# DATA FOR THE TASK
################
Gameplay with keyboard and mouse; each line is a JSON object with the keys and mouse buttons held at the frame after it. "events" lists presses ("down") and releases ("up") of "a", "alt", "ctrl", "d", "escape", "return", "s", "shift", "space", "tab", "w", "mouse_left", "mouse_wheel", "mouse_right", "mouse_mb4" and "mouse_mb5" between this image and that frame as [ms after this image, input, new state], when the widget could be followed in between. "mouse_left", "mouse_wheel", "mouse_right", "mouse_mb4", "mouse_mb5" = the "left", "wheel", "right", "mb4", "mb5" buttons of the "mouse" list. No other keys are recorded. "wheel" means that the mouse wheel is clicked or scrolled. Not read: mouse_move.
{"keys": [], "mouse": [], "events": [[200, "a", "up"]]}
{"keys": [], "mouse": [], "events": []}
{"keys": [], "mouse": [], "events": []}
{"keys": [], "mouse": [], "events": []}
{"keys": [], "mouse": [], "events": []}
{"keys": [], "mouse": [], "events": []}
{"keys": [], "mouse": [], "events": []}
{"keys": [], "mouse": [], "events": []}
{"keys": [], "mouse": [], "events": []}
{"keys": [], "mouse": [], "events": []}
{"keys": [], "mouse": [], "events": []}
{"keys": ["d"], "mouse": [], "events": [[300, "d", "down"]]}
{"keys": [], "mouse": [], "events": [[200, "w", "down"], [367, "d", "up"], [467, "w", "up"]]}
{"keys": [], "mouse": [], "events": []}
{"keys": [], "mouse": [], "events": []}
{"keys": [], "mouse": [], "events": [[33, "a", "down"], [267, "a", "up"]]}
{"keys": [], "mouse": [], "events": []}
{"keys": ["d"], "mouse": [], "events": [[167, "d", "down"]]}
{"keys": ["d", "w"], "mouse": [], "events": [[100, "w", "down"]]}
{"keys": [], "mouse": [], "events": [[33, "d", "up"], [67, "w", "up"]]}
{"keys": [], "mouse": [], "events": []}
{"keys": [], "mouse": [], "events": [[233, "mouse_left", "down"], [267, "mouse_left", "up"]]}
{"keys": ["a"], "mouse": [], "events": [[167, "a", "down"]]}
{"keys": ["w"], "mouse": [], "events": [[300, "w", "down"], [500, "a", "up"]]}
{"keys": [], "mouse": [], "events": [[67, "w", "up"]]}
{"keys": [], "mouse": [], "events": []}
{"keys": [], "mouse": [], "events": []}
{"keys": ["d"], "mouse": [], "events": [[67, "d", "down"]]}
################
# WHAT TO WORK ON
Retype each entry exactly.

# ANSWER TO THIS EXERCISE
Gameplay with keyboard and mouse; each line is a JSON object with the keys and mouse buttons held at the frame after it. "events" lists presses ("down") and releases ("up") of "a", "alt", "ctrl", "d", "escape", "return", "s", "shift", "space", "tab", "w", "mouse_left", "mouse_wheel", "mouse_right", "mouse_mb4" and "mouse_mb5" between this image and that frame as [ms after this image, input, new state], when the widget could be followed in between. "mouse_left", "mouse_wheel", "mouse_right", "mouse_mb4", "mouse_mb5" = the "left", "wheel", "right", "mb4", "mb5" buttons of the "mouse" list. No other keys are recorded. "wheel" means that the mouse wheel is clicked or scrolled. Not read: mouse_move.
{"keys": [], "mouse": [], "events": [[200, "a", "up"]]}
{"keys": [], "mouse": [], "events": []}
{"keys": [], "mouse": [], "events": []}
{"keys": [], "mouse": [], "events": []}
{"keys": [], "mouse": [], "events": []}
{"keys": [], "mouse": [], "events": []}
{"keys": [], "mouse": [], "events": []}
{"keys": [], "mouse": [], "events": []}
{"keys": [], "mouse": [], "events": []}
{"keys": [], "mouse": [], "events": []}
{"keys": [], "mouse": [], "events": []}
{"keys": ["d"], "mouse": [], "events": [[300, "d", "down"]]}
{"keys": [], "mouse": [], "events": [[200, "w", "down"], [367, "d", "up"], [467, "w", "up"]]}
{"keys": [], "mouse": [], "events": []}
{"keys": [], "mouse": [], "events": []}
{"keys": [], "mouse": [], "events": [[33, "a", "down"], [267, "a", "up"]]}
{"keys": [], "mouse": [], "events": []}
{"keys": ["d"], "mouse": [], "events": [[167, "d", "down"]]}
{"keys": ["d", "w"], "mouse": [], "events": [[100, "w", "down"]]}
{"keys": [], "mouse": [], "events": [[33, "d", "up"], [67, "w", "up"]]}
{"keys": [], "mouse": [], "events": []}
{"keys": [], "mouse": [], "events": [[233, "mouse_left", "down"], [267, "mouse_left", "up"]]}
{"keys": ["a"], "mouse": [], "events": [[167, "a", "down"]]}
{"keys": ["w"], "mouse": [], "events": [[300, "w", "down"], [500, "a", "up"]]}
{"keys": [], "mouse": [], "events": [[67, "w", "up"]]}
{"keys": [], "mouse": [], "events": []}
{"keys": [], "mouse": [], "events": []}
{"keys": ["d"], "mouse": [], "events": [[67, "d", "down"]]}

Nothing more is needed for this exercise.